Heifer, Red
(animal used in Jewish ritual of purification)
:
Heikan
(Jap., ‘closing the gate’). The Zen Buddhist ability to cultivate in
zazen
an awareness of one's surroundings without involvement in them.
Heikhal
(Sephardi name for the Ark)
:
Heiler, Friedrich
(1892–1967).
Christian theologian and
phenomenologist
of religion. He was originally a Roman Catholic, but became a Lutheran under the influence of
Nathan Söderblom
. From 1922 until his retirement in 1960, he was professor of the comparative history of religions at Marburg. Pulled back in a more Catholic direction by the writings of von
Hügel
, he founded an evangelical order of Franciscan tertiaries. His major work was
Das Gebet
(1918; Prayer: A Study in the History and Psychology of Religion, 1932). In this he put into practice his understanding of phenomenology as a way to discovering common truths at the heart of different religions, beneath the surface. He saw the study of religion in this way as a path that could lead to reconciliation between religions.

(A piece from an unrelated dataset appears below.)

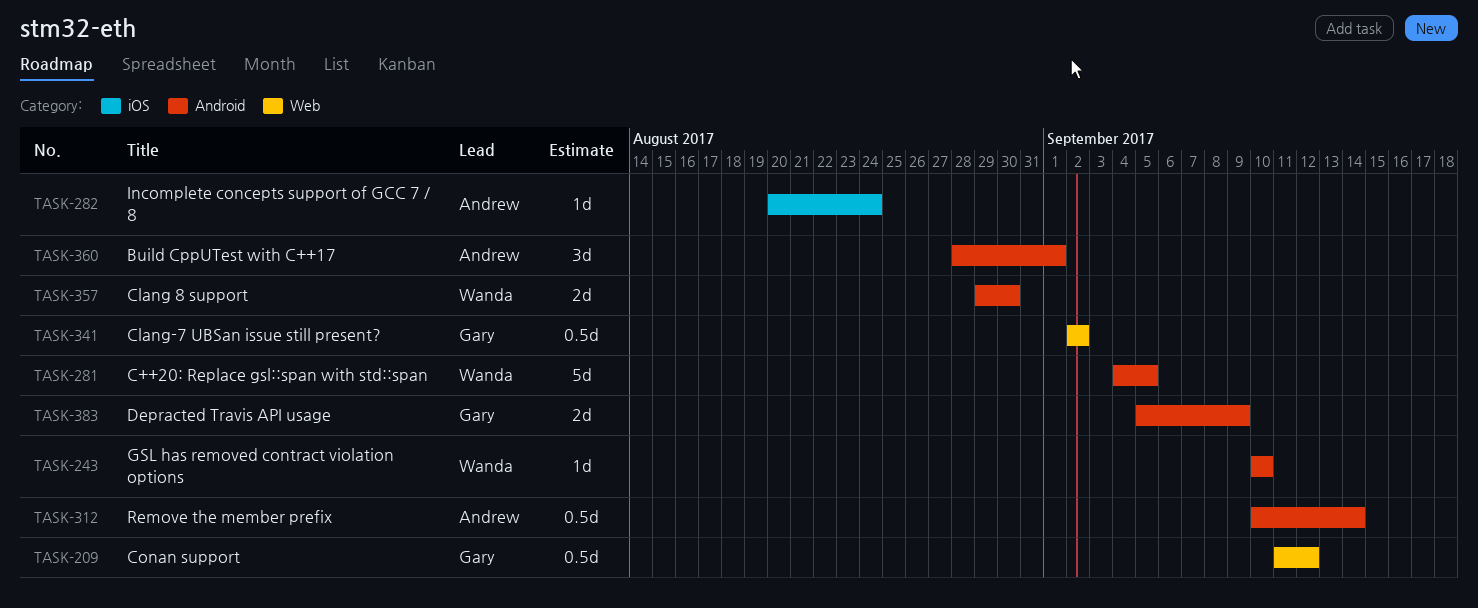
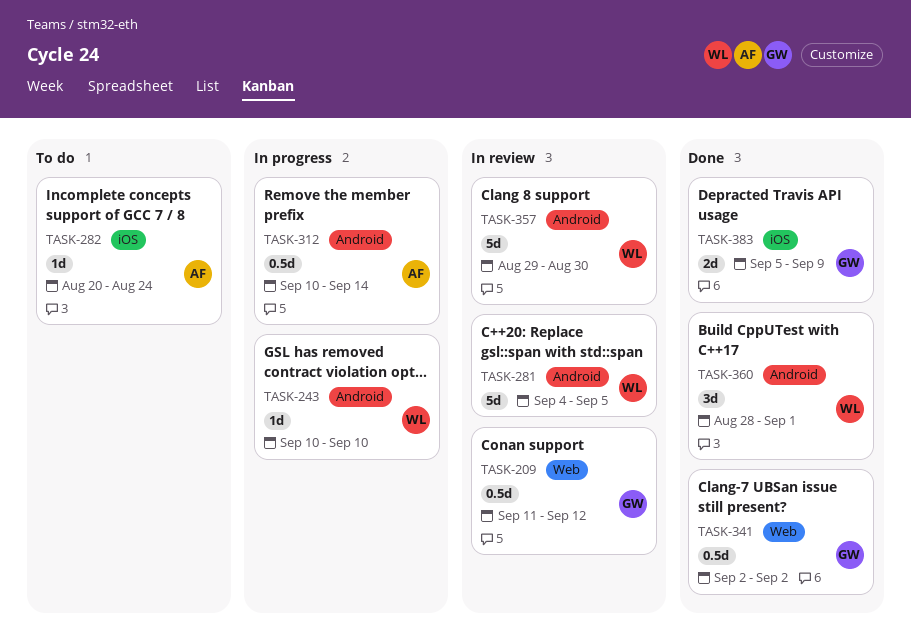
TASK-357, estimate: 2d -> 5d
TASK-360, owner: Andrew -> Wanda
TASK-383, label: Android -> iOS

At the outset of
Erscheinungs-formen und Wesen der Religion
(1961), he summarized his understanding of the phenomenological method: it could not be ‘value-free’, since every science has its presuppositions; thus the historian of religion must be inductive, but the phenomenologist must be deductive, building on the foundations of history, philology, etc., working always with empathy.
Heilsgeschichte
(Germ., ‘salvation-history’). The attempt (made initially by Christians) to discern a unifying thread in human, and especially in biblical, history, that thread being the initiatives and actions of God in saving his people and the world.